To address this, rodauth-rails uses a status column without a separate table. If you're worried about invalid status values creeping in, you may use enums instead. Alternatively, you can always go back to the setup recommended by Rodauth.

# in the migration:
create_table :account_statuses do |t|
  t.string :name, null: false, unique: true
end
execute "INSERT INTO account_statuses (id, name) VALUES (1, 'Unverified'), (2, 'Verified'), (3, 'Closed')"

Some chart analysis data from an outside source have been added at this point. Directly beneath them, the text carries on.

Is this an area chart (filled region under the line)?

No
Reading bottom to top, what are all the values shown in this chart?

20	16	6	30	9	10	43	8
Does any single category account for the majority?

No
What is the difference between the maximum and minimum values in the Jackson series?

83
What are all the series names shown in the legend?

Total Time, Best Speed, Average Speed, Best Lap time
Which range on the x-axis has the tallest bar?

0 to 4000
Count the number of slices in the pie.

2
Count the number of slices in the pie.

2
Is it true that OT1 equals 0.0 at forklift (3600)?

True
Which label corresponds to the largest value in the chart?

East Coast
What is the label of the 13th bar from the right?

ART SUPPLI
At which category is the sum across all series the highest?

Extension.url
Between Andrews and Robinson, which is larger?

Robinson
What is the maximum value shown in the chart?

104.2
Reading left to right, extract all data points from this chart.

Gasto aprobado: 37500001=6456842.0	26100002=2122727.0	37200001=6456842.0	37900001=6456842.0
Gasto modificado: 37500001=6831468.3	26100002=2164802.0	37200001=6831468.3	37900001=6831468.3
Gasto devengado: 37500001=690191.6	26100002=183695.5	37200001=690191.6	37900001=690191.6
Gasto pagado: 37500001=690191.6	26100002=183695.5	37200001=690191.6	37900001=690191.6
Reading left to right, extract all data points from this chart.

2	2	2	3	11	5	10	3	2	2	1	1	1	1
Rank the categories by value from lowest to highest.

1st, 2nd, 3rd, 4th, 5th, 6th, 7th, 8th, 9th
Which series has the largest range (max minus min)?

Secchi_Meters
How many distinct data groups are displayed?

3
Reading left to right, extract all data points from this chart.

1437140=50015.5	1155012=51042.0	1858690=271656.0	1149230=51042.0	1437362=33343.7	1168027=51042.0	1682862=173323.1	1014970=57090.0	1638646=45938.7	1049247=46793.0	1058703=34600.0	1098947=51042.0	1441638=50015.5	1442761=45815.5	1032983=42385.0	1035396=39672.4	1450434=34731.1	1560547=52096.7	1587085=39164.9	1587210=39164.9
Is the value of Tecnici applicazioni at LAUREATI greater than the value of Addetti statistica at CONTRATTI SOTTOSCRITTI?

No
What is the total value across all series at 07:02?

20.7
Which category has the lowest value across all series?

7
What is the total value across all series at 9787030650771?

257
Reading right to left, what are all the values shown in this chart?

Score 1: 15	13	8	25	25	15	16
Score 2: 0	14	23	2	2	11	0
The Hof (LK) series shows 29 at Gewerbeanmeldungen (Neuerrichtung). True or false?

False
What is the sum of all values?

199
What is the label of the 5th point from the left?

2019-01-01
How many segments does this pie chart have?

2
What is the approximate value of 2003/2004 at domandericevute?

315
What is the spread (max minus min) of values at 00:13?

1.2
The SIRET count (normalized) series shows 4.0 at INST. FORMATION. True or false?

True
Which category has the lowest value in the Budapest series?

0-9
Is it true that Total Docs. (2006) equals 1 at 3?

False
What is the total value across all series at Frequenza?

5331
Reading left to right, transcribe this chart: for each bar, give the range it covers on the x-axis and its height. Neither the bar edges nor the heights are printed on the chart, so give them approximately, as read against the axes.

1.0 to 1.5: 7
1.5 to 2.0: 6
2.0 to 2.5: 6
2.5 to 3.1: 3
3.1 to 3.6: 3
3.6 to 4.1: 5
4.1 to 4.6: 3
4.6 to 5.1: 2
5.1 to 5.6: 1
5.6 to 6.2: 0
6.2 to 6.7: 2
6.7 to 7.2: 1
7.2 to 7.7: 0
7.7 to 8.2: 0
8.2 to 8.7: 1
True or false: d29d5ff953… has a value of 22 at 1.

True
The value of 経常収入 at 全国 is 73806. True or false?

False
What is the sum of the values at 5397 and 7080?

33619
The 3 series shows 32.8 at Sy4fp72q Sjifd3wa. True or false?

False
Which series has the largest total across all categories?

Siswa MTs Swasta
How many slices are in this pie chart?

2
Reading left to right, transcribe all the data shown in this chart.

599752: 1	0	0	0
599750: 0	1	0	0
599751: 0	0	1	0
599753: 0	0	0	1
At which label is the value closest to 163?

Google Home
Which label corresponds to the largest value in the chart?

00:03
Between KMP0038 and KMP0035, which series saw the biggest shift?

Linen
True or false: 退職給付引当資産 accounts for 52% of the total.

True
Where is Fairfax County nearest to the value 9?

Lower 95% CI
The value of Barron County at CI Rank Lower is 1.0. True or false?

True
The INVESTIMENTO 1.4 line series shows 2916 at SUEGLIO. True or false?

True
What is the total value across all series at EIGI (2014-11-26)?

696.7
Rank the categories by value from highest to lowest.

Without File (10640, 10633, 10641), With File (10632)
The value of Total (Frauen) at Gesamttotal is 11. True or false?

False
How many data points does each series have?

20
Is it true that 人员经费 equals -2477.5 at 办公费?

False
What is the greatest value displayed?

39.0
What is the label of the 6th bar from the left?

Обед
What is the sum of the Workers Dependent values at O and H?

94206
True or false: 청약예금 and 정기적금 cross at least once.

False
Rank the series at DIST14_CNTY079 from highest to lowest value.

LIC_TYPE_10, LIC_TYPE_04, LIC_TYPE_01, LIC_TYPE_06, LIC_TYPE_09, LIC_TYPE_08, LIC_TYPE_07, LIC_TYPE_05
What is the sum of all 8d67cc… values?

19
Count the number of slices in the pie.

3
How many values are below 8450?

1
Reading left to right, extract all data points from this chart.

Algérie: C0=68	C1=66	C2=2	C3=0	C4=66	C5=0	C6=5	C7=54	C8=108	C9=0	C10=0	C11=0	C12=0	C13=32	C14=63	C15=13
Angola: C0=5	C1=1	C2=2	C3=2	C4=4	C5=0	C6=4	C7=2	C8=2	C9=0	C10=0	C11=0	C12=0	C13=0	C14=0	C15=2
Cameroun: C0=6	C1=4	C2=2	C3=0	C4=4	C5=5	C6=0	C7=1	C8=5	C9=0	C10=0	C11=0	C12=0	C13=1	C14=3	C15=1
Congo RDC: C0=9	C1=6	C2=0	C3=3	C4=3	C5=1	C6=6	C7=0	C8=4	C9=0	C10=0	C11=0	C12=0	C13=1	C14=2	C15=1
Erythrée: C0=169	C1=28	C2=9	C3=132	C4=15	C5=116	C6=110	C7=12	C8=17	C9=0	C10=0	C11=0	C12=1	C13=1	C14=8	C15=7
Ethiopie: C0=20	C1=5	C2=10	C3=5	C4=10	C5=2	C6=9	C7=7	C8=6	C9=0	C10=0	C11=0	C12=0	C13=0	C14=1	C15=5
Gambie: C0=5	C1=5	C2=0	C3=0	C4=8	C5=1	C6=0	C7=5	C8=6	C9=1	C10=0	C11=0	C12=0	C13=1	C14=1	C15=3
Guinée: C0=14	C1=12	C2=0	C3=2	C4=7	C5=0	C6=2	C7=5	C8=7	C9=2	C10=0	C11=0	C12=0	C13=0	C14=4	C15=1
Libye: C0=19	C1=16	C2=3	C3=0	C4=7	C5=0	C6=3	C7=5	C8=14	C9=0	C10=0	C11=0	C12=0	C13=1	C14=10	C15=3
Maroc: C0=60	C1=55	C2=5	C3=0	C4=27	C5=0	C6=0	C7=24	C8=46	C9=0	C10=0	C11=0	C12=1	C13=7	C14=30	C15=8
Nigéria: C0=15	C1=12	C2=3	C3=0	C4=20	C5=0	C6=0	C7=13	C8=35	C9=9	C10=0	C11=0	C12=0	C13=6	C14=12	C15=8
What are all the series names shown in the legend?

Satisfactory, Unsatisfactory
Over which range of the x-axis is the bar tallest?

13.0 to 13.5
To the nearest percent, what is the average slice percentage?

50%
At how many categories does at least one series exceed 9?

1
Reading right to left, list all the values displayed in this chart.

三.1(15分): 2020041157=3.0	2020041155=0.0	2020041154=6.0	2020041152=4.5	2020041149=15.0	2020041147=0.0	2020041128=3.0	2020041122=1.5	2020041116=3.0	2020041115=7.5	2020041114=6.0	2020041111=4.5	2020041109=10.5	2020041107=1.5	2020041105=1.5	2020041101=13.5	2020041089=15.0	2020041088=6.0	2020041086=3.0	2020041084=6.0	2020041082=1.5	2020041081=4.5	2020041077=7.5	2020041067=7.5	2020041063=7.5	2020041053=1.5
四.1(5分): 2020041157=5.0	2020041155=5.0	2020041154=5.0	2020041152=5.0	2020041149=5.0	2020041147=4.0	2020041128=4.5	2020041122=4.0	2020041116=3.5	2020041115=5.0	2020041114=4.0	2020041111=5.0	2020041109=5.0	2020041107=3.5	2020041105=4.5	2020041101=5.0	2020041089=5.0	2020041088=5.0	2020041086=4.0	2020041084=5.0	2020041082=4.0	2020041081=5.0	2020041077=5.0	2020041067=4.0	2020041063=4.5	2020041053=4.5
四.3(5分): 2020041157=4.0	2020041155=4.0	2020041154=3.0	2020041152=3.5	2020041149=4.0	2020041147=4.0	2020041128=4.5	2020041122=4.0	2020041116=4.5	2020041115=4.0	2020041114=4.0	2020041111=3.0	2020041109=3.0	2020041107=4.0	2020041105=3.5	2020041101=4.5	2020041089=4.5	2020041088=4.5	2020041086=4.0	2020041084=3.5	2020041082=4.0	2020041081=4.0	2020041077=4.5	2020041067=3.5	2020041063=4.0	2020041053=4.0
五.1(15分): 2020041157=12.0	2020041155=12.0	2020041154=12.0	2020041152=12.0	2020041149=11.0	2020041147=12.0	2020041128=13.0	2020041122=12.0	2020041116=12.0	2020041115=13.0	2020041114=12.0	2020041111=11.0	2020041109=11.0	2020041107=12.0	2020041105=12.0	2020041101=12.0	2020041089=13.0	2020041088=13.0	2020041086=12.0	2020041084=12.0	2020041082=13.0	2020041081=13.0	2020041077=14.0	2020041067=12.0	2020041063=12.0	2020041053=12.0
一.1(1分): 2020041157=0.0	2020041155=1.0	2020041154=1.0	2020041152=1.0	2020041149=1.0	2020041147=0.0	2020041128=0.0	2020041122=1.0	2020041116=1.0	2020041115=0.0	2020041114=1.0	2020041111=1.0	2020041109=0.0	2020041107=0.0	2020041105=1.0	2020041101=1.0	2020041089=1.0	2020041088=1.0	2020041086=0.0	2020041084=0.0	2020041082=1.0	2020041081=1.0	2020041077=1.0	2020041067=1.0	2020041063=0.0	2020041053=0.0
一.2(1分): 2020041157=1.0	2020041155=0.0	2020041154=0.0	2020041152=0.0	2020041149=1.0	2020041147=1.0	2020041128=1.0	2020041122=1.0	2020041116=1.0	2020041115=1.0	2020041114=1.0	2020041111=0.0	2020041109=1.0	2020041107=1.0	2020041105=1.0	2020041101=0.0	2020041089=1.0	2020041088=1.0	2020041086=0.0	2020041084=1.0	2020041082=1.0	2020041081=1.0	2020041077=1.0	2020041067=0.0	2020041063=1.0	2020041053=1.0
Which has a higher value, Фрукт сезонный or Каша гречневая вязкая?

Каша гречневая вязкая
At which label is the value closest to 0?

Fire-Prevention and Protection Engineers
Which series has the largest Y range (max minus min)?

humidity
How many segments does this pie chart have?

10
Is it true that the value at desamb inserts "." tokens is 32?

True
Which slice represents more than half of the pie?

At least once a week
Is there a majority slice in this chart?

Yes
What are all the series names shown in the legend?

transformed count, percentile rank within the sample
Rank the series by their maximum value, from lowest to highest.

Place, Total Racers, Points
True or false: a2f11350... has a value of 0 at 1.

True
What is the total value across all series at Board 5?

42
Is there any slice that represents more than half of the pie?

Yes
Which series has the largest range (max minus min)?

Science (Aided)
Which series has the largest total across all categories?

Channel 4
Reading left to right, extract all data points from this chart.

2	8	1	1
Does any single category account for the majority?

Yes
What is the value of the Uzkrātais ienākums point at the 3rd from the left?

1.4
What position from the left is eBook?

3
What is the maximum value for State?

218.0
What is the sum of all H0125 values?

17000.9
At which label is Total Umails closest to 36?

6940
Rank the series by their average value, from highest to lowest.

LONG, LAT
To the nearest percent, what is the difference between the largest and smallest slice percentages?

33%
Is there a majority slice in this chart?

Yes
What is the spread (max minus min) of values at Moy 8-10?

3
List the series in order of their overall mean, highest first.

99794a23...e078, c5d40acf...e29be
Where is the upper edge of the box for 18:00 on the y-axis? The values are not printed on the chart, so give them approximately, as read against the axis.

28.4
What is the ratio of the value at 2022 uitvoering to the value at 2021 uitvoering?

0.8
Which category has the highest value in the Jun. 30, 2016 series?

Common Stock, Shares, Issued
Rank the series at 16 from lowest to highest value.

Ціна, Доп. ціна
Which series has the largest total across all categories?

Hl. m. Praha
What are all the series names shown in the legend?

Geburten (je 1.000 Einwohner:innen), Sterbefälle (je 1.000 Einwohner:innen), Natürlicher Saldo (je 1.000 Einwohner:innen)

create_table :accounts do |t|
  # ...
  t.references :status, foreign_key: { to_table: :account_statuses }, null: false, default: 1
  # ...
end
  class RodauthMain < Rodauth::Rails::Auth
    configure do
      # ...
-     account_status_column :status
      # ...
    end
  end

Deadline values

To simplify changes to the database schema, rodauth-rails configures Rodauth to set deadline values for various features in Ruby, instead of relying on the database to set default column values.

You can easily change this back:

set_deadline_values? false

License

The gem is available as open source under the terms of the MIT License.

Code of Conduct

Everyone interacting in the rodauth-rails project's codebases, issue trackers, chat rooms and mailing lists is expected to follow the code of conduct.